The driver had turned up not long before in the wake of a storm, going door to door offering his tree-trimming skills for the clean up. He seemed all right but he kept—and employed—uncertain company. One of them, with short teeth the color of dirty pennies, made me wary. I had spotted him close to dawn in a parking lot switching license plates on an anonymous sedan, the kind that cops drove in the nineties. Bought with cash from the cleanup, I guess. I waved an exaggerated hello as I passed—really, this was the best turnaround spot they could think of, out here near the highway? The look in his eye was not reassuring.
They slowed. The trio had come to trim a big limb that snapped from its trunk. Wouldn’t take long. “Please make sure you leave the gate open when you’re done,” I asked. “Someone is coming for the horse.” As I tried to avoid their gaze and look in the middle distance my stare landed on a garbage bag slathered with duct tape where the rear window had been not long before.
“Yeah, WHAT happened to him?” asked the one I wasn’t sure about, his top lip curled in a cartoon V of curiosity. “It’s a long story.” I bit off the words. They drove past, stopped, backed up. “We can come another day,” the driver offered, almost somber and almost gentle. “No, it’s fine,” I said. “Might as well get it done.” As promised, it was quick work. The garbage bag flapped as they lumbered off.
Then the rattle of the chains sounded and neared, and Erik appeared. He hinted of Viking, and not just because of his name. With reddish hair and freckles that slid their way under the tattoos swirling about his forearms, his good looks were starting to fray. A tummy strained against the tidy uniform shirt, and it seemed there was no dental plan at his job.
He was sweating. “The dispatcher drives me crazy, he can’t write directions,” he ran his hand through his hair before telling the tale of the two almost-same-name roads and the mail lady. “And these roads are bad,” he explained. “I’m real late.” He had the distressed feel of someone whose job hung in the balance.
“I’ve been to Fredericksburg to pick up a horse, I got this one and then I gotta to get a cow and another horse over in Maryland.” By the clanging in the bed of the truck I assumed it was empty. “You don’t have anyone in there,” I asked. “Nah,” he replied, “I had to go back to the plant then empty (restaurant) grease traps.”

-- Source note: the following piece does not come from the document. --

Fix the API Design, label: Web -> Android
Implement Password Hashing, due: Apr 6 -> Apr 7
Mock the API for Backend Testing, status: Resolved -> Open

Another comment that is hard to answer. “I am sorry you had a rough day. Would you like the check?” He wrote a receipt. It took forever. Maybe that would doom his job, not the driving. I folded it in half without looking at it.

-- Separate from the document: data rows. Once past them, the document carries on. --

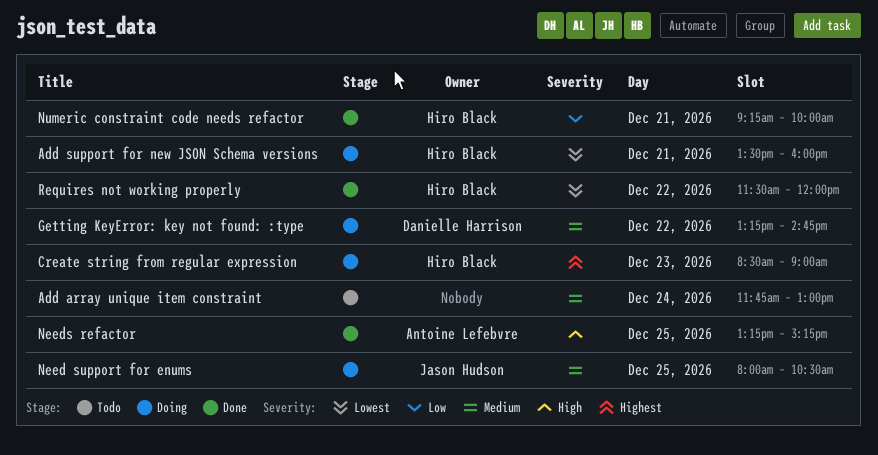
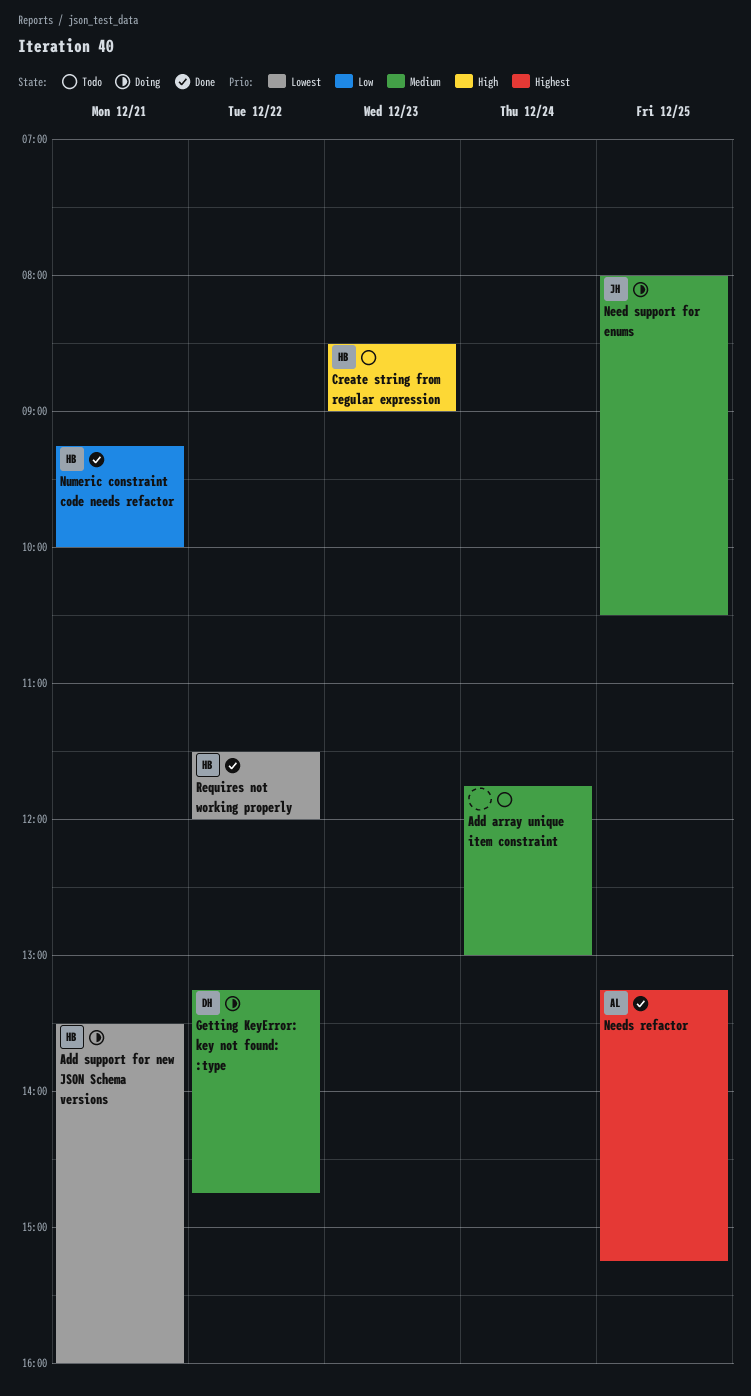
Create string from regular expression, status: Doing -> Todo
Create string from regular expression, priority: Highest -> High
Needs refactor, priority: High -> Highest

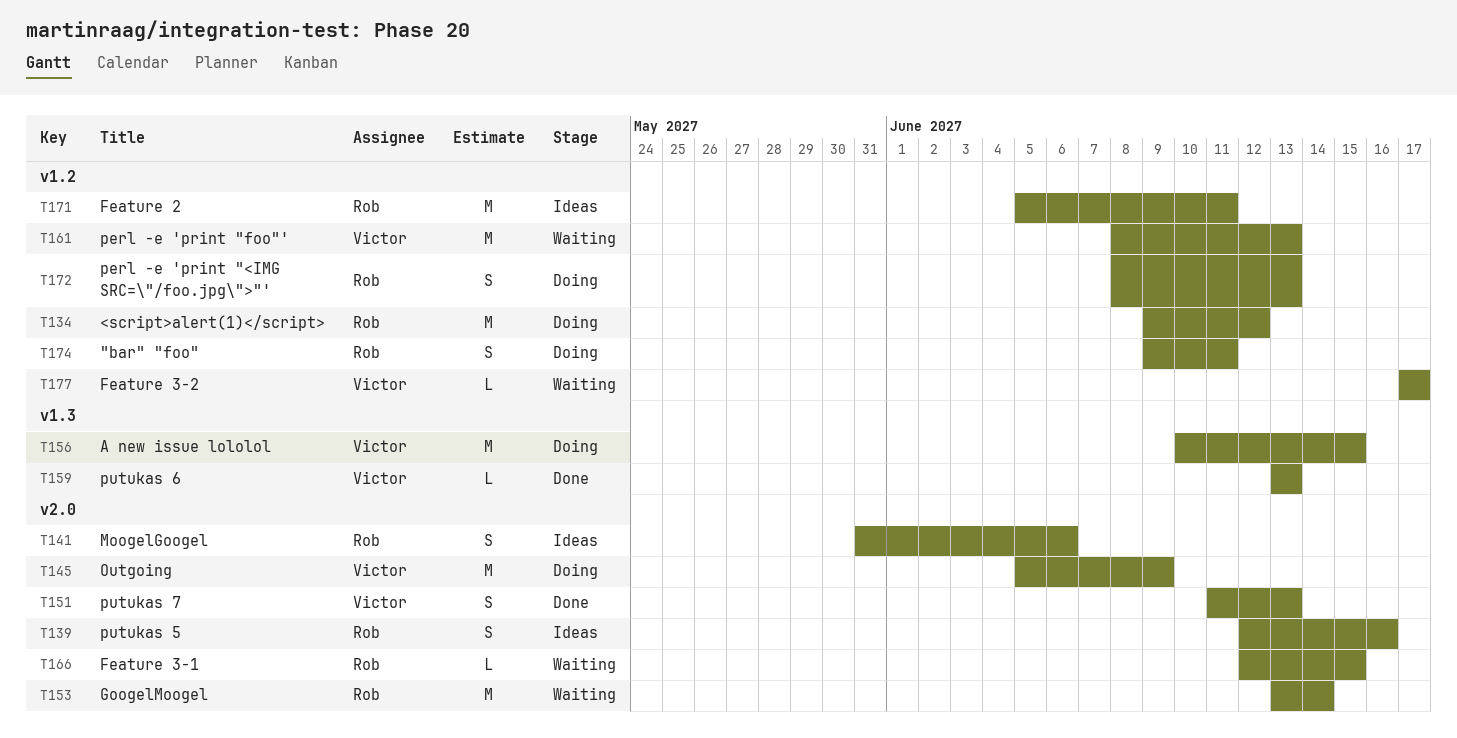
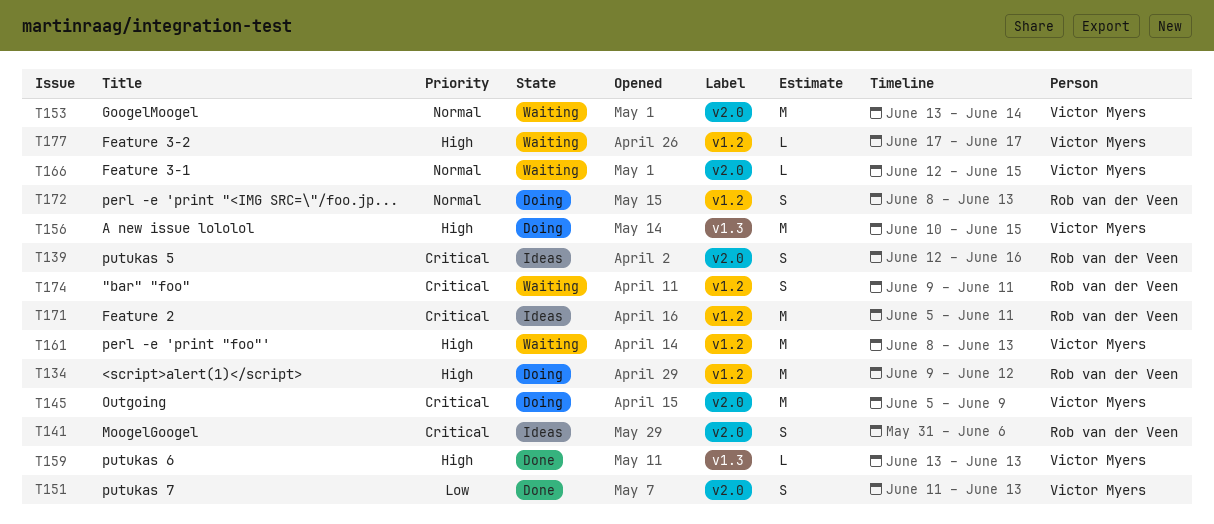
T153, owner: Rob van der Veen -> Victor Myers
T166, owner: Rob van der Veen -> Victor Myers
T174, status: Doing -> Waiting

Erik donned his work gloves and lowered the rear ramp of the truck. I stopped looking and waited with my back turned: to each day its dose of reality. Then I thanked him and he left, directions explained and repeated and mimed.
One week after Rock died, at almost the same time of day, I hit the wrong computer key while downloading video from my cell phone and erased all of the photos and videos I had of him. My little horse had vaporized as surely as the pixels that held together his likeness. No mac whiz could help. There was no grave on which to stand, no paper photograph to hold.
I pressed my forehead on the table, more wooden and lifeless than Rock’s dead flank had been, and cried inconsolably.